So…you left your job and went traveling throughout Asia for 4 months. In small cyber cafe, somewhere in south Pakistan, you created WordPress site because you were lazy to send emails to friends and family. Internets loved you and your pictures were on the front page of Reddit many many times. Who could forget that great article about food poisoning in China or that unfortunate misunderstanding with gentleman in Bangkok…
When you got back everyone was like – “You should write a book!” and you said to yourself – “Why not… Half of the book is already written.”. This brings us to the subject of this post – importing WordPress site as a Booktype book.
There are couple of ways you can do it (this can be applied to other systems also):
- Use some kind of API to remotely access data. For this you only need permission to access data.
- Write your own plugin to export data from WordPress. Besides knowing how to write plugin you need permissions to install it on the remote server. You can use WordPress API to render the articles properly, something you can’t really do with other 2 methods.
- Finally the method we are using in this post. Parsing XML export file created with WordPress export plugin.
Importing data can be complex process and each method has its good and bad points. You probably don’t want to have chapter for each post in WordPress because that could be hundred and hundred of chapters at the end. Maybe you want to choose which chapters you want and sometimes to combine couple of posts as one chapter. These are just some of the issues.
How it works
As it is visible on the picture above you should go to Tools/Export and choose what you want to export. Download the “Export File” to you computer. Export file is just extended RSS file and you can (and should) use it to export content of your site. Notice that attachments and images are not part of this export file, we will need to download them separately! Besides content is in “raw” format (before everything was rendered to HTML).
Like I said, export file is extended RSS file and for parsing we use this great library feedparser. Book name can be specified with arguments but for the default name we use title of the WordPress site. Booktype cares about two titles. One is the full title of the book and the other one is unique url name of the book (usually slugified version of full title).
from booki.utils.book import createBook
book = createBook(conf['user'],
status = 'new',
As you can see we use function createBook. It takes user object as first argument (someone has to be owner of the book), full book title, default book status (books can have different statuses) and slugified title name. Export file provides us with the information about WordPress administrator and Post author. We could use that information to find or create Booktype user with specific info and set that person as Book owner.

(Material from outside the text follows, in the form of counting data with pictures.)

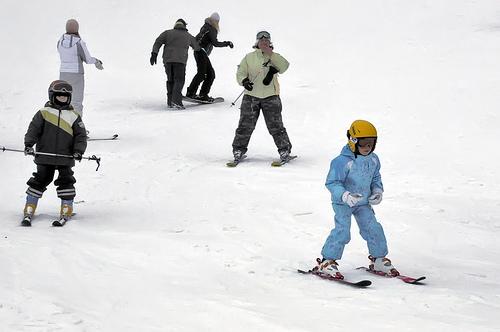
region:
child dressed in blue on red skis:
[295, 117, 425, 287]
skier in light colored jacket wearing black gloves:
[225, 30, 295, 165]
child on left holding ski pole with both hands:
[0, 80, 101, 225]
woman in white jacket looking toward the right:
[55, 15, 101, 132]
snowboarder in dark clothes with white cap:
[180, 10, 231, 100]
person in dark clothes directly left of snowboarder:
[147, 15, 202, 110]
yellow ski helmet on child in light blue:
[345, 117, 377, 152]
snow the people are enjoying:
[5, 0, 496, 326]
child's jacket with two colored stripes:
[25, 101, 85, 161]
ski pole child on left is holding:
[0, 143, 105, 159]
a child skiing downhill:
[297, 116, 427, 288]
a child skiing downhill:
[2, 81, 102, 228]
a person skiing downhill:
[224, 30, 299, 172]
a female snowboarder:
[184, 11, 235, 101]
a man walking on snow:
[146, 16, 208, 108]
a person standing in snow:
[57, 18, 104, 115]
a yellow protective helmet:
[345, 118, 377, 155]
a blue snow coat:
[325, 145, 385, 207]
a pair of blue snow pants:
[321, 201, 387, 257]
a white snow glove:
[341, 188, 361, 205]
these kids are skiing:
[4, 78, 441, 308]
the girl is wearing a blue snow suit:
[302, 105, 433, 303]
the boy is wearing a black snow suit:
[19, 69, 110, 246]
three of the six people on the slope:
[141, 3, 300, 176]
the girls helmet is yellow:
[332, 110, 391, 161]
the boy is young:
[13, 78, 114, 233]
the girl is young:
[303, 107, 427, 304]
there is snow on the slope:
[126, 207, 292, 318]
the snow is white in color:
[93, 199, 284, 317]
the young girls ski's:
[292, 259, 428, 291]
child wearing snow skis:
[309, 108, 461, 307]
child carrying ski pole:
[8, 67, 113, 240]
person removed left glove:
[228, 22, 307, 177]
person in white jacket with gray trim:
[34, 14, 122, 75]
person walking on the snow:
[134, 7, 205, 114]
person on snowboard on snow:
[187, 7, 230, 126]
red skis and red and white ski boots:
[290, 235, 446, 307]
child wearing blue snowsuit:
[326, 113, 403, 267]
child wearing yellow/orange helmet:
[328, 112, 398, 192]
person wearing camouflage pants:
[226, 28, 319, 191]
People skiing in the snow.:
[12, 11, 439, 317]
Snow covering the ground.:
[2, 7, 498, 330]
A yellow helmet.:
[348, 122, 379, 153]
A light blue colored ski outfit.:
[319, 147, 389, 258]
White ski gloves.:
[345, 191, 380, 206]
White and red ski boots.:
[315, 252, 395, 273]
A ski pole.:
[0, 137, 100, 162]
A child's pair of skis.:
[295, 250, 427, 290]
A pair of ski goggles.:
[55, 82, 72, 93]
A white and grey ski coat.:
[58, 34, 98, 71]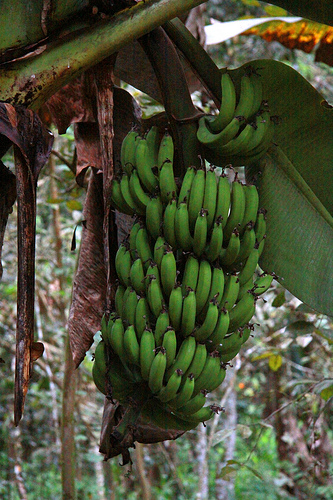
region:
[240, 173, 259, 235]
The banana is green.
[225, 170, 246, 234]
The banana is green.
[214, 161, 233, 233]
The banana is green.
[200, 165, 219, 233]
The banana is green.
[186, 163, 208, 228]
The banana is green.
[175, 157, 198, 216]
The banana is green.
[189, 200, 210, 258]
The banana is green.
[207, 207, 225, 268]
The banana is green.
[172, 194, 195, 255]
The banana is green.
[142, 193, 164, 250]
The banana is green.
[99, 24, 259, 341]
banana hanging from its tree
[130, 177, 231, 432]
the bananas are small in size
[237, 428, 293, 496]
the plants are seen through th branches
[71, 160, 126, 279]
the leaf is dried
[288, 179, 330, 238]
flower leaf is green in color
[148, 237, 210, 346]
bananas are green in color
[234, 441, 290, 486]
plants are greeb in color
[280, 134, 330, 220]
Green color banana leaves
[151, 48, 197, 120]
Stem of the banana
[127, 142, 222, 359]
Green color bunch of banana's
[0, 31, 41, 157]
Apparent trunk of the banana tree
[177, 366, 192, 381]
The nasty bit of the banana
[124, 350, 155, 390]
The best bit of the banana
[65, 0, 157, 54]
False stem or trunk of the tree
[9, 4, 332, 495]
Banana tree in the forest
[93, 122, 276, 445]
A long large bunch of green bananas.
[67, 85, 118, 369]
Dead brown leaf going down the left side of the bananas.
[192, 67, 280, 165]
Smaller bunch of green bananas to the upper right.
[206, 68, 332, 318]
Very large gree right side leaf.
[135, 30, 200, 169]
Thick green banana plant stem.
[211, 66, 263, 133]
The top three most green bananas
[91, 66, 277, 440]
Long large bunch of green bananas.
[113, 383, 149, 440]
Green stem hanging at the bottom of the bananas.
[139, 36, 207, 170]
Thick dark green stem going to the bunch of bananas.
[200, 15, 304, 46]
A white illuminated side of a folded leaf.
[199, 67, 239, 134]
The banana is green.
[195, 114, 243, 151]
The banana is green.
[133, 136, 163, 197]
The banana is green.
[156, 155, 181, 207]
The banana is green.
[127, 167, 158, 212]
The banana is green.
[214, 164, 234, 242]
The banana is green.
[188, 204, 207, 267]
The banana is green.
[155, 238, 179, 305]
The banana is green.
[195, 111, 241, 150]
banana is color green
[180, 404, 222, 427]
banana is color green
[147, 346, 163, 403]
banana is color green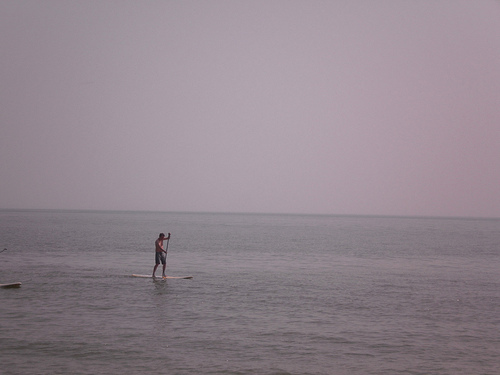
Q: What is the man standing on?
A: A paddleboard.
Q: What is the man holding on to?
A: A paddle.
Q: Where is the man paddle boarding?
A: In the ocean.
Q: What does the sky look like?
A: Gray and cloudy.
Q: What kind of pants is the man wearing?
A: Shorts.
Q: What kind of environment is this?
A: Ocean.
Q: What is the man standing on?
A: Surfboard.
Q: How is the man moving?
A: With a paddle.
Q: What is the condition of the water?
A: Flat.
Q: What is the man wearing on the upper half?
A: He is shirtless.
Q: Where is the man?
A: On the water.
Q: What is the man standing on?
A: A board.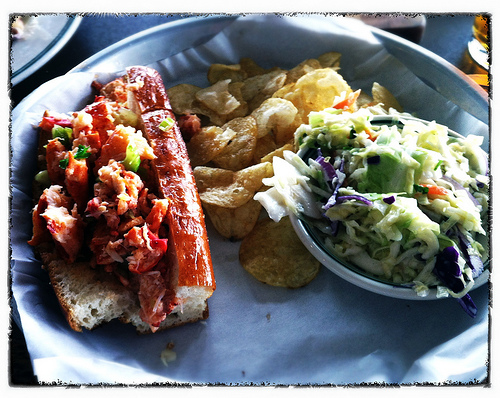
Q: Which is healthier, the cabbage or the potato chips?
A: The cabbage is healthier than the potato chips.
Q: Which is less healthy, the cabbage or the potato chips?
A: The potato chips is less healthy than the cabbage.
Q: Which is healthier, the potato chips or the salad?
A: The salad is healthier than the potato chips.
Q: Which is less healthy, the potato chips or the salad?
A: The potato chips is less healthy than the salad.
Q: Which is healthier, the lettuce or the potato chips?
A: The lettuce is healthier than the potato chips.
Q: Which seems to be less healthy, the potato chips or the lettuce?
A: The potato chips is less healthy than the lettuce.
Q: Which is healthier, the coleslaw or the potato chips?
A: The coleslaw is healthier than the potato chips.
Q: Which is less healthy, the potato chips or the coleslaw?
A: The potato chips is less healthy than the coleslaw.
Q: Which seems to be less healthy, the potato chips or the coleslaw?
A: The potato chips is less healthy than the coleslaw.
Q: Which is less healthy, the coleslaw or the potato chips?
A: The potato chips is less healthy than the coleslaw.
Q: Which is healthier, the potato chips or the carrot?
A: The carrot is healthier than the potato chips.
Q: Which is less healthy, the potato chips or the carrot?
A: The potato chips is less healthy than the carrot.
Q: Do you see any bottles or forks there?
A: No, there are no forks or bottles.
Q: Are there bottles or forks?
A: No, there are no forks or bottles.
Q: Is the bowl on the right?
A: Yes, the bowl is on the right of the image.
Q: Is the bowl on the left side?
A: No, the bowl is on the right of the image.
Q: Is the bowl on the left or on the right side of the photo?
A: The bowl is on the right of the image.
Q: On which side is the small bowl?
A: The bowl is on the right of the image.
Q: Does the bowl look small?
A: Yes, the bowl is small.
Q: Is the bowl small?
A: Yes, the bowl is small.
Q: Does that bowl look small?
A: Yes, the bowl is small.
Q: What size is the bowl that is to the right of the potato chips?
A: The bowl is small.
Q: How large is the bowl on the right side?
A: The bowl is small.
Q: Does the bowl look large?
A: No, the bowl is small.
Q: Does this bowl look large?
A: No, the bowl is small.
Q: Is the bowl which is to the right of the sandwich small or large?
A: The bowl is small.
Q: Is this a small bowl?
A: Yes, this is a small bowl.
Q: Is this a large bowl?
A: No, this is a small bowl.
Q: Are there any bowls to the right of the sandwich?
A: Yes, there is a bowl to the right of the sandwich.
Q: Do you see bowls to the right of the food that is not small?
A: Yes, there is a bowl to the right of the sandwich.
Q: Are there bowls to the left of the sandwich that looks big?
A: No, the bowl is to the right of the sandwich.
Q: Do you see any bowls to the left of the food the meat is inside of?
A: No, the bowl is to the right of the sandwich.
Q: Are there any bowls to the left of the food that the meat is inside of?
A: No, the bowl is to the right of the sandwich.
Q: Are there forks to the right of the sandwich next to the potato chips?
A: No, there is a bowl to the right of the sandwich.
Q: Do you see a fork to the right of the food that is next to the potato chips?
A: No, there is a bowl to the right of the sandwich.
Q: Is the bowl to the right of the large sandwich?
A: Yes, the bowl is to the right of the sandwich.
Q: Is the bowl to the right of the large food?
A: Yes, the bowl is to the right of the sandwich.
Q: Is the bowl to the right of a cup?
A: No, the bowl is to the right of the sandwich.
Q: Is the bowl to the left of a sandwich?
A: No, the bowl is to the right of a sandwich.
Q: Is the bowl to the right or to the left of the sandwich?
A: The bowl is to the right of the sandwich.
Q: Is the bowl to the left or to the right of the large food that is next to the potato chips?
A: The bowl is to the right of the sandwich.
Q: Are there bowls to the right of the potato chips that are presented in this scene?
A: Yes, there is a bowl to the right of the potato chips.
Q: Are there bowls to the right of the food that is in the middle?
A: Yes, there is a bowl to the right of the potato chips.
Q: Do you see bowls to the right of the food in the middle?
A: Yes, there is a bowl to the right of the potato chips.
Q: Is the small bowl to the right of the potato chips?
A: Yes, the bowl is to the right of the potato chips.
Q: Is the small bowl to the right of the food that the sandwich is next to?
A: Yes, the bowl is to the right of the potato chips.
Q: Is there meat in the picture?
A: Yes, there is meat.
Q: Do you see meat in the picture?
A: Yes, there is meat.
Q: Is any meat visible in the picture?
A: Yes, there is meat.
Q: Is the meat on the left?
A: Yes, the meat is on the left of the image.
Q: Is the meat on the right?
A: No, the meat is on the left of the image.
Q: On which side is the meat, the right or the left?
A: The meat is on the left of the image.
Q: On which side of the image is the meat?
A: The meat is on the left of the image.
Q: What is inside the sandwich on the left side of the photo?
A: The meat is inside the sandwich.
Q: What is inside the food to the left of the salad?
A: The meat is inside the sandwich.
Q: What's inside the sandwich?
A: The meat is inside the sandwich.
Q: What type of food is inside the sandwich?
A: The food is meat.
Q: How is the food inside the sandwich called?
A: The food is meat.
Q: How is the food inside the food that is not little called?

After this we just go through the list of all the posts in export file and ignore those who don’t have ‘wp_status’ set ‘publish’. Like i said, content of that chapter is in “raw” format. For instance empty lines in text are representing start of new chapter and etc. If we were using specific tags to format our code (for instance, to prettify the source code) we would not get nice and colorful HTML.
In this example we just do two modifications. One is to create paragraphs in text and the 2nd one is to put Chapter title inside of H2 tag. That is one of the Booktype requirements at the moment.
content = "\n".join(["< p >%s< /p >" % p for p in content.split('\n\n') if p.strip() != ''])
content = u'< h2 >%s< /h2 >%s' % (chapterTitle, content)
And yes… I have some extra spaces in tags P and H2 because i am too lazy to figure out how to escape it in code prettifier plus the code to make paragraphs is not perfect (but this is just an example).
Now we parse Post content and search for the images. When we find one, we try to download it to our computer. Normally we wouldn’t need to do it, but Booktype really wants to have entire content of a book locally. When the image is successfully downloaded we save it as an attachment and we modify image location. All images must be placed inside of ‘static/’ directory. There are good reasons why it has to be relative path, but we will not talk about it now.
att = models.Attachment(book = book,
version = book.version,
status = stat)
f2 = File(StringIO(data))
f2.size = len(data)
att.attachment.save(fileName, f2, save=True)
fileName = os.path.basename(att.attachment.path)
e.set('src', 'static/%s' % fileName)
At the end we just create new Chapter. This is very basic way of creating new chapter because we are not leaving any traces in our logs and etc… We can leave that for some other example. Also notice we are not doing anything with links to other posts/chapters on the same site/book. We just ignore that for now.
chapter = models.Chapter(book = book,
version = book.version,
url_title = bookiSlugify(chapterTitle),
title = chapterTitle,
status = stat,
content = content,
created = now,
modified = now)
Look at the full source for WordPress importer in my Booktype Scrolls repository. Purpose of this code is to be more educational and less production ready.